Chaque année, plus de 5 millions de touristes visitent le Grand Canyon, mais peu savent que ce vaste abîme abrite le village de Supai. Situé à une quinzaine de kilomètres de la route la plus proche, il s’agit du plus isolé des 48 états contigus américains.
AU CŒUR DU GRAND CANYON
Après une descente de quatre heures à travers un long labyrinthe de roches ocres, le canyon s’élargit enfin et le désert laisse place à une explosion de végétation près de Havasu Creek. Vous voici arrivé au village de Supai. Comme leurs ancêtres, ses habitants parlent encore le Havasupai, cultivent le maïs et tressent des paniers en spirale.
Une série de bâtisses faites de bois et de pierre, une épicerie, un café, un bureau de poste, une école primaire, un modeste lodge et deux églises, voila à quoi se résume l’endroit.
En l’absence de chemin carrossable ou de route, il n’y a que deux façons de ravitailler le village : à dos d’équidés ou en hélicoptère. À une époque où la livraison express est devenue la norme partout ailleurs dans le pays, le courrier, les vivres et les médicaments sont toujours acheminés par des mules, et ce, six jours par semaine.

Depuis toujours, un modeste sentier poussiéreux traversant le canyon relie le peuple Havasupai au monde extérieur. Des missionnaires aux mineurs et aux commerçants en passant par d’autres tribus indiennes, un petit nombre de voyageurs curieux sont venus et repartis au fil des siècles.
Mais tout a changé à partir des années 1950, lorsque la tribu a décidé d’exploiter l’énorme potentiel touristique des lieux.
Aujourd’hui, près de 20 000 personnes se rendent annuellement à Supai, essentiellement à pied ou à cheval. Chacune doit obtenir une permission spéciale du Conseil tribal des Havasupais pour y entrer. De février à novembre, les touristes peuvent séjourner dans le modeste lodge de la tribu ou obtenir un permis pour planter leurs tentes aux abords du village.

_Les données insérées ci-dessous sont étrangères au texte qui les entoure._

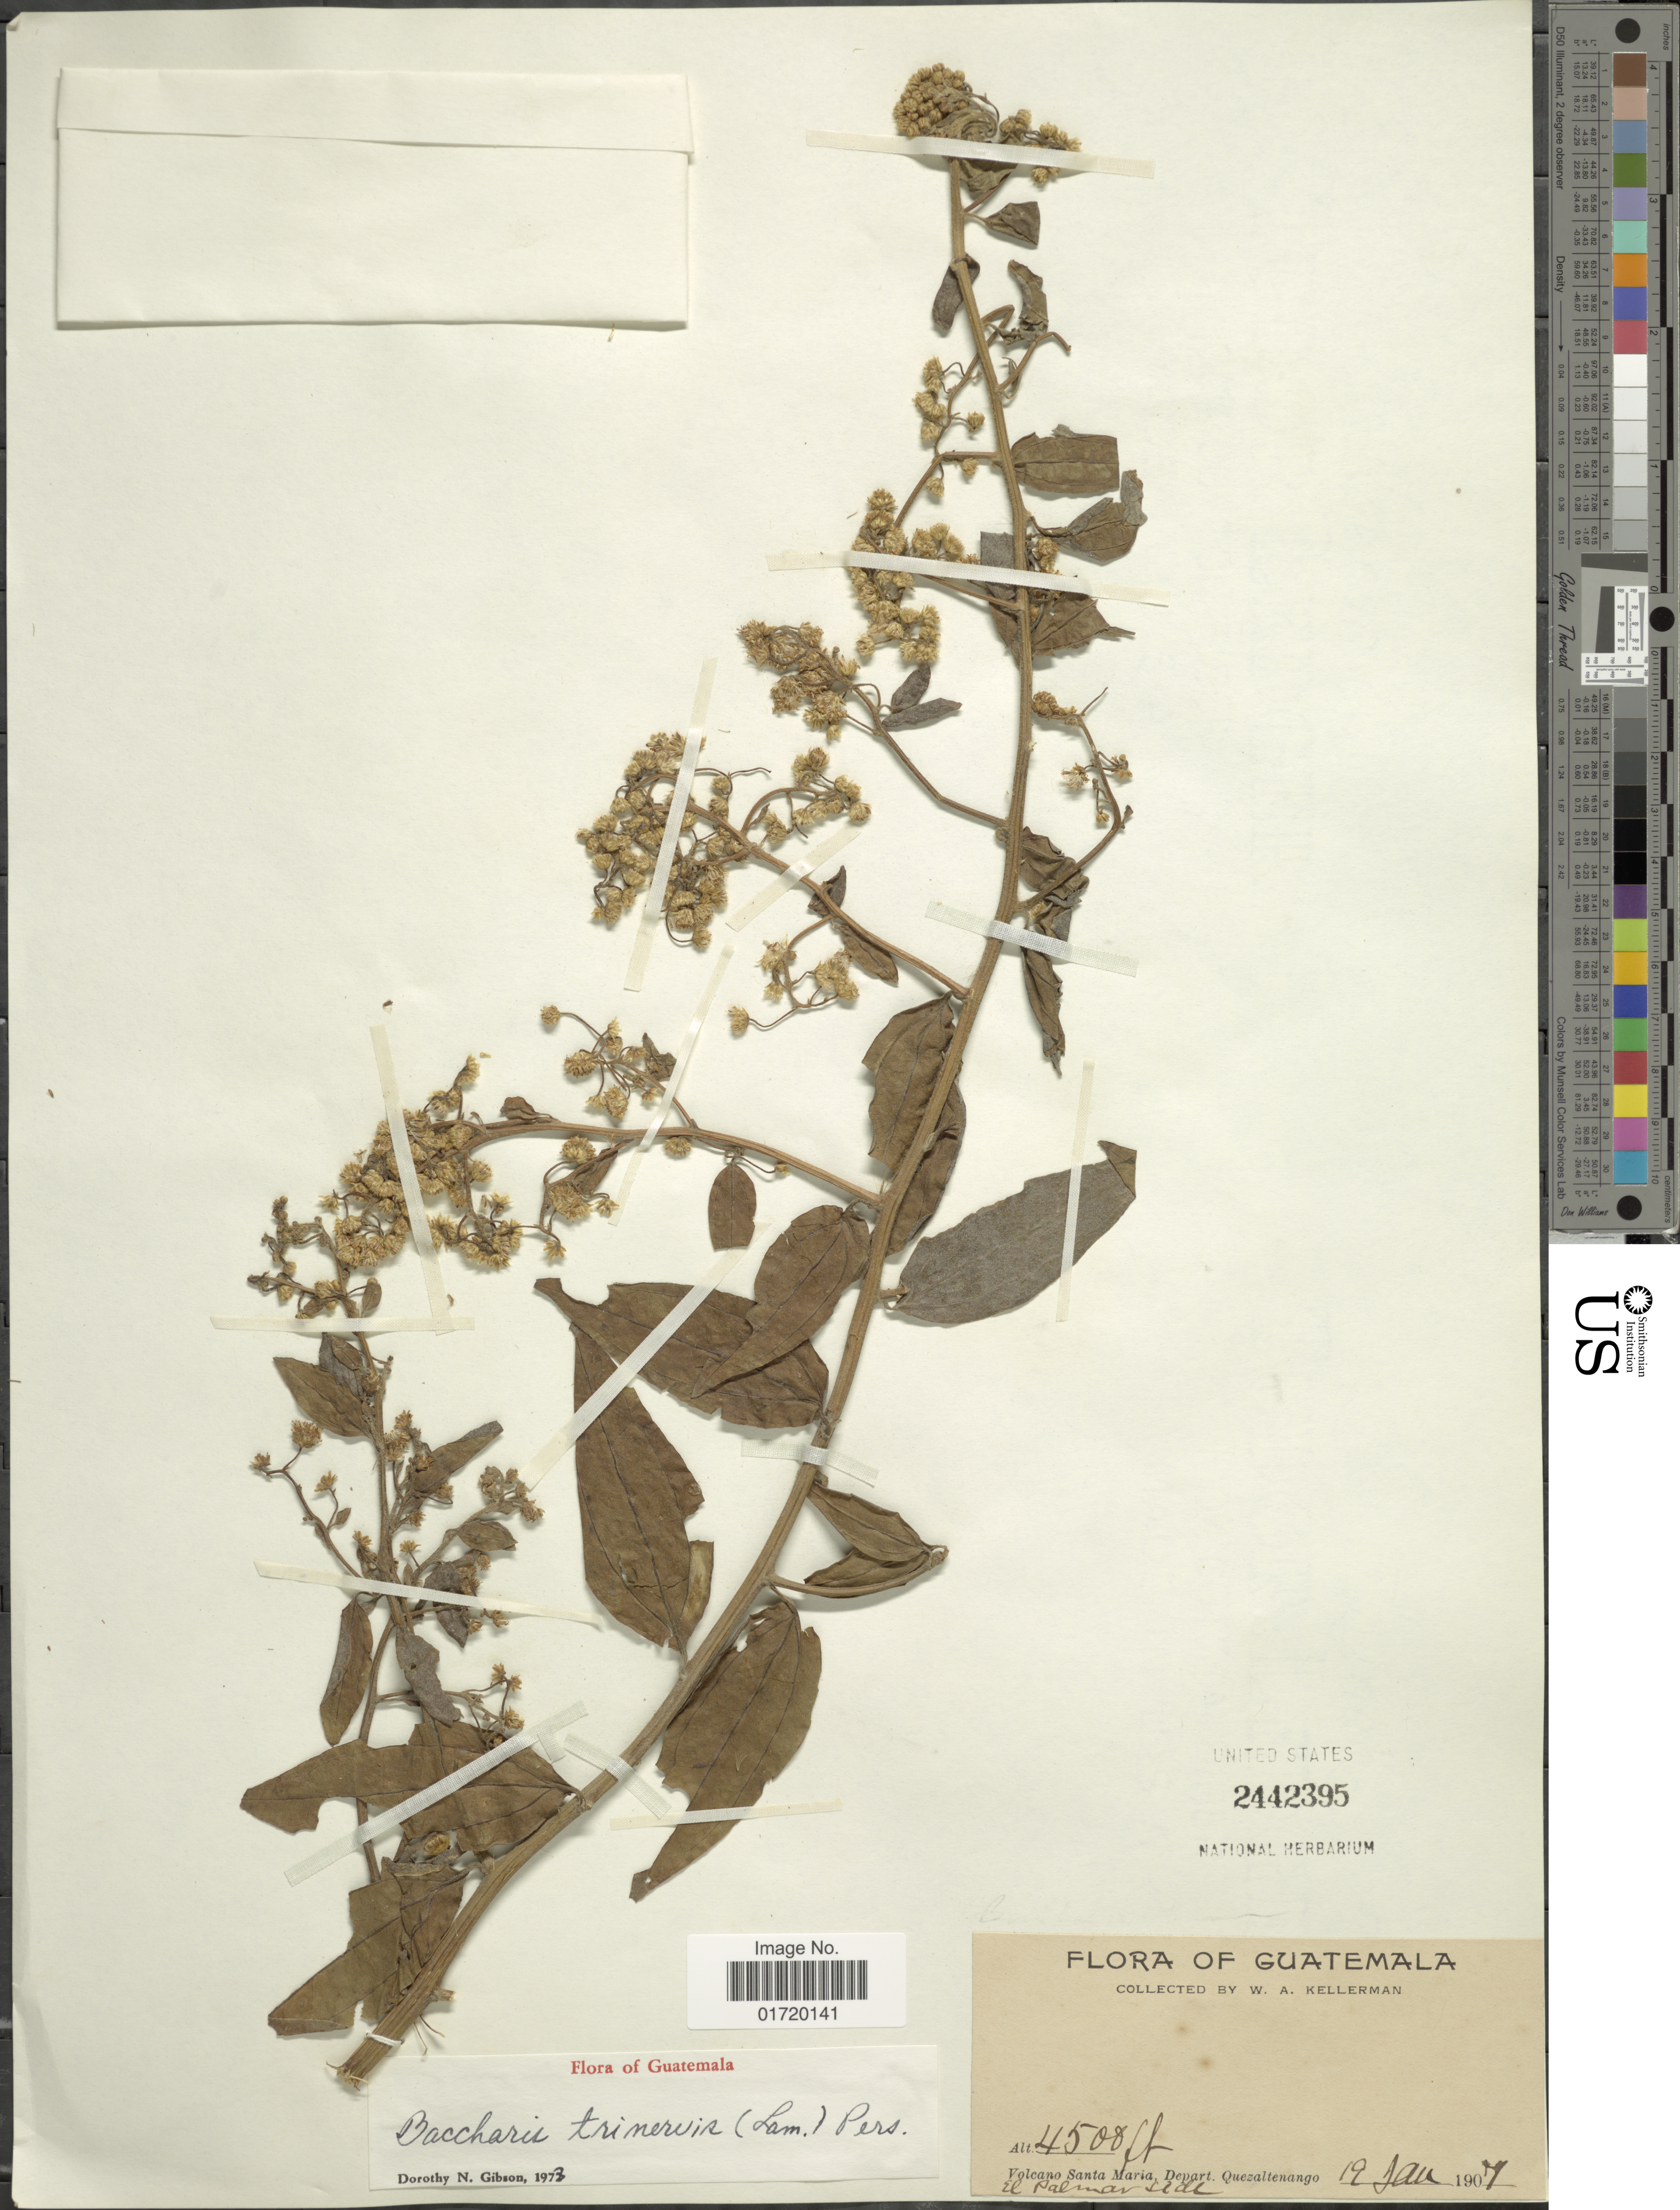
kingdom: Plantae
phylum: Tracheophyta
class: Magnoliopsida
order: Asterales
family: Asteraceae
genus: Baccharis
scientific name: Baccharis trinervis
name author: (Lam.) Pers.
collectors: W. Kellerman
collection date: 1907-01-19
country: Guatemala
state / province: Quetzaltenango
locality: Volcano Santa Maria, El Palmar side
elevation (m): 1372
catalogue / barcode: US 2442395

Les impressionnantes chutes d’eau d’Havasu et de Mooney sont alimentées par une source souterraine dont certains pensent qu’elle a 30 000 ans. Ces dernières, qui ont permis au peuple Havasupai de survivre pendant 1 000 ans au cœur de cet environnement aride.
Avant l’arrivée des colons européens, les Havasupais possédaient un territoire de près de 650 000 hectares, soit à peu près la taille de l’État du Delaware. Mais au fur et à mesure que la beauté à couper le souffle et la richesse minérale de la région commençaient à éveiller l’intérêt des blancs et du gouvernement américain, cette vaste étendue s’est réduite comme peau de chagrin. En 1882, elle n’était plus que de 209 hectares.
À une époque où tant de tribus amérindiennes étaient expulsées de force de leurs terres, les Havasupais se sont lancés dans une série d’éreintantes batailles juridiques afin de faire valoir leurs droits, faisant notamment appel au Congrès à sept reprises entre 1908 et 1974.
Lorsque le Grand Canyon a été intégré au Service des parcs nationaux en 1919, de nombreux Havasupais sont devenus stratégiquement des employés du parc et ont offert leur expertise en tant que guides tout en continuant à faire pression sur le gouvernement pour récupérer les terres qui appartenaient à leurs ancêtres.
En 1975, le président Ford a signé un projet de loi qui accordait au peuple Havasupai le contrôle de 75 000 hectares de terres supplémentaires, ainsi que l’accès à 38 000 hectares supervisés par le Service des parcs nationaux.
Il est aujourd’hui reconnu par le gouvernement américain comme une nation tribale souveraine. Un comité de sept membres, connu sous le nom de Conseil tribal, est élu par les habitants du village afin de déterminer les lois locales auxquelles sont soumis les nombreux visiteurs.
LE PEUPLE HAVASUPAI EST AUJOURD’HUI RECONNU COMME UNE NATION TRIBALE SOUVERAINE

À la suite de pluies torrentielles en 2008, le sentier reliant Supai au monde extérieur et de nombreux bâtiments avaient été détruits par de violentes inondations, mais ses habitants se sont depuis relevés et ont profité d’aides fédérales pour réparer les dommages causés et assurer l’approvisionnement du village.
Comme l’explique l’un des membres de la tribu : « Nous appartenons à cette terre, la terre de nos ancêtres. Nous sommes les chutes d’eau, les eaux turquoises qui traversent notre village, et les canyons qui nous entourent ».